Source text:
####
Five Most Influential Resource Books for Fiction Writers

For a fiction writing seminar I’m part of this weekend, I’m presenting to the class five resource books that influenced me the most over the years. I’ve got a lot of material stashed away on shelves, in boxes, and under the bed (not to mention what’s cached on my computer). It wasn’t hard, though, to fish out the best which I’ll share here on the Kill Zone.

1. Think & Grow Rich.

This gem isn’t everyone’s birthstone. The original version, published in 1937, is written in an old-style masculine tone that reeks of misogyny. There are current versions published in a gender-neutral, more modern tongue but setting that aside author Napoleon Hill identifies seventeen core principles of personal achievement: Definiteness of Purpose, Mastermind Alliance, Applied Faith, Going the Extra Mile, Pleasing Personality, Personal Initiative, Positive Mental Attitude, Enthusiasm, Self-Discipline, Accurate Thinking, Controlled Attention, Teamwork, Learning From Adversity and Defeat, Creative Vision, Soundness of Health, Budgeting Time and Money, and Developing Strong Positive Habits.

Napoleon Hill published two earlier editions of his research. One was titled The Science of Personal Achievement. The other was called The Philosophy of Success. Both sounded too heady, so Hill rebranded a condensed version into Think & Grow Rich. From over four decades of being a Napoleon Hill student, I can confidently say the main theme in T&GR is not money. It’s about wealth gained from the satisfaction of accomplishment like writing and publishing a book.
####
Exercise instructions:
Reproduce the post about fiction-writing resource books between "For a fiction" and "1. Think & Grow Rich.", inclusive. Rely only on the post about fiction-writing resource books.

(Data excerpts)
####
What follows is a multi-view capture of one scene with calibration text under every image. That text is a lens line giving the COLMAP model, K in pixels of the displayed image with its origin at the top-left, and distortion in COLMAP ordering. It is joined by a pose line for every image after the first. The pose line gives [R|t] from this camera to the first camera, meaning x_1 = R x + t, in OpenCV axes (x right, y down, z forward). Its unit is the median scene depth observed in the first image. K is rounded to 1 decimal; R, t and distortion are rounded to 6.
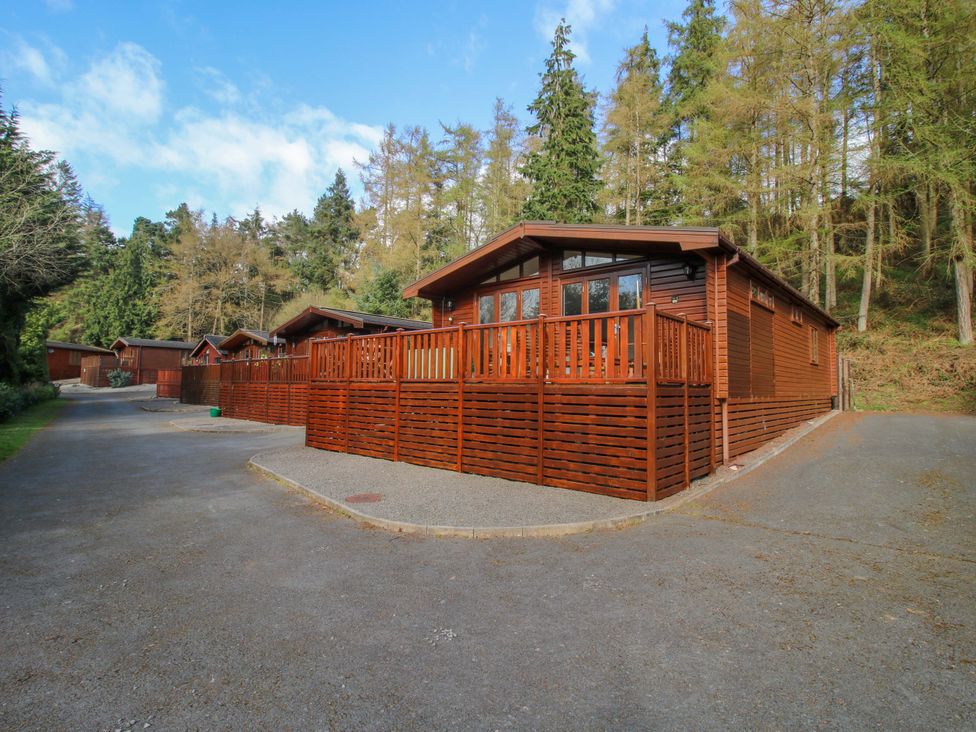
lens RADIAL K [[511.3, 0, 491.7], [0, 511.3, 362.3], [0, 0, 1]] dist [0.002933, -0.013230]
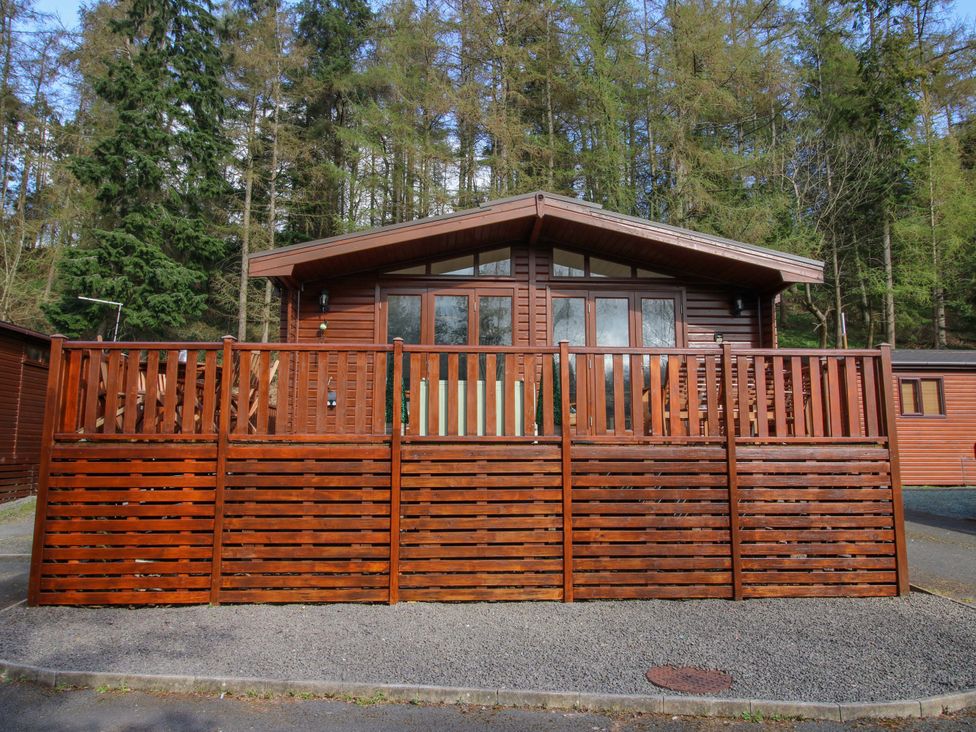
lens RADIAL K [[706.1, 0, 490.3], [0, 706.1, 363.8], [0, 0, 1]] dist [0.014472, -0.016069]
pose [[0.710763, 0.078340, 0.699056, -0.558223], [-0.025666, 0.996006, -0.085522, 0.017128], [-0.702963, 0.042844, 0.709935, 0.397430]]
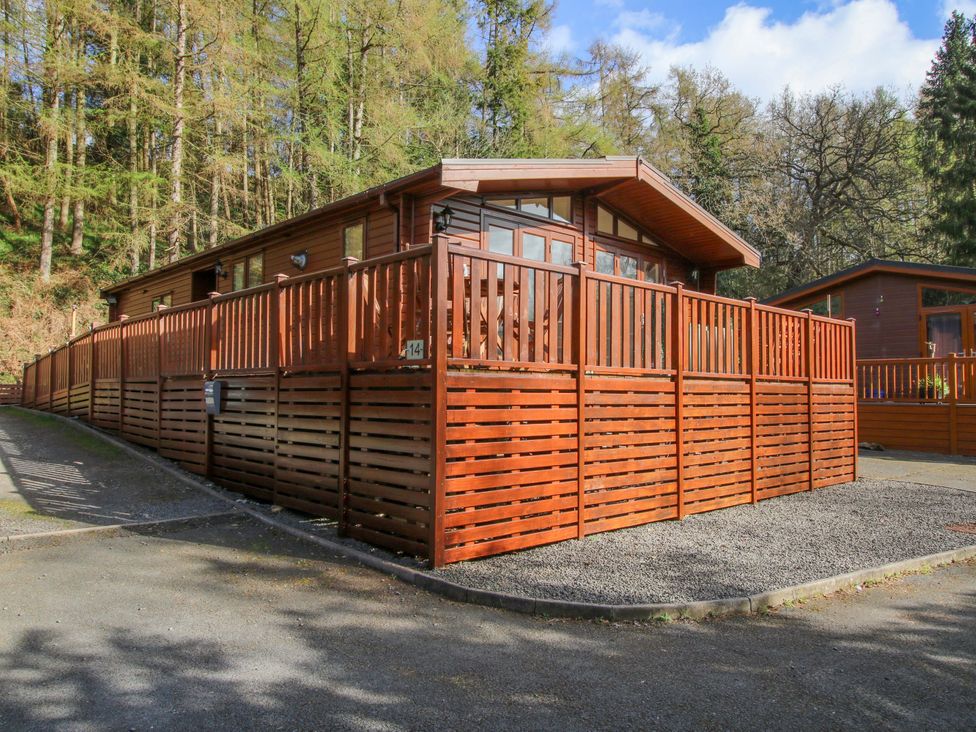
lens RADIAL K [[684.4, 0, 485.4], [0, 684.4, 363.4], [0, 0, 1]] dist [0.052566, 0.000771]
pose [[0.106657, 0.029786, 0.993850, -0.874184], [-0.055137, 0.998190, -0.023999, 0.049182], [-0.992766, -0.052238, 0.108107, 1.034382]]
####
Solution for this exercise:
For a fiction writing seminar I’m part of this weekend, I’m presenting to the class five resource books that influenced me the most over the years. I’ve got a lot of material stashed away on shelves, in boxes, and under the bed (not to mention what’s cached on my computer). It wasn’t hard, though, to fish out the best which I’ll share here on the Kill Zone.

1. Think & Grow Rich.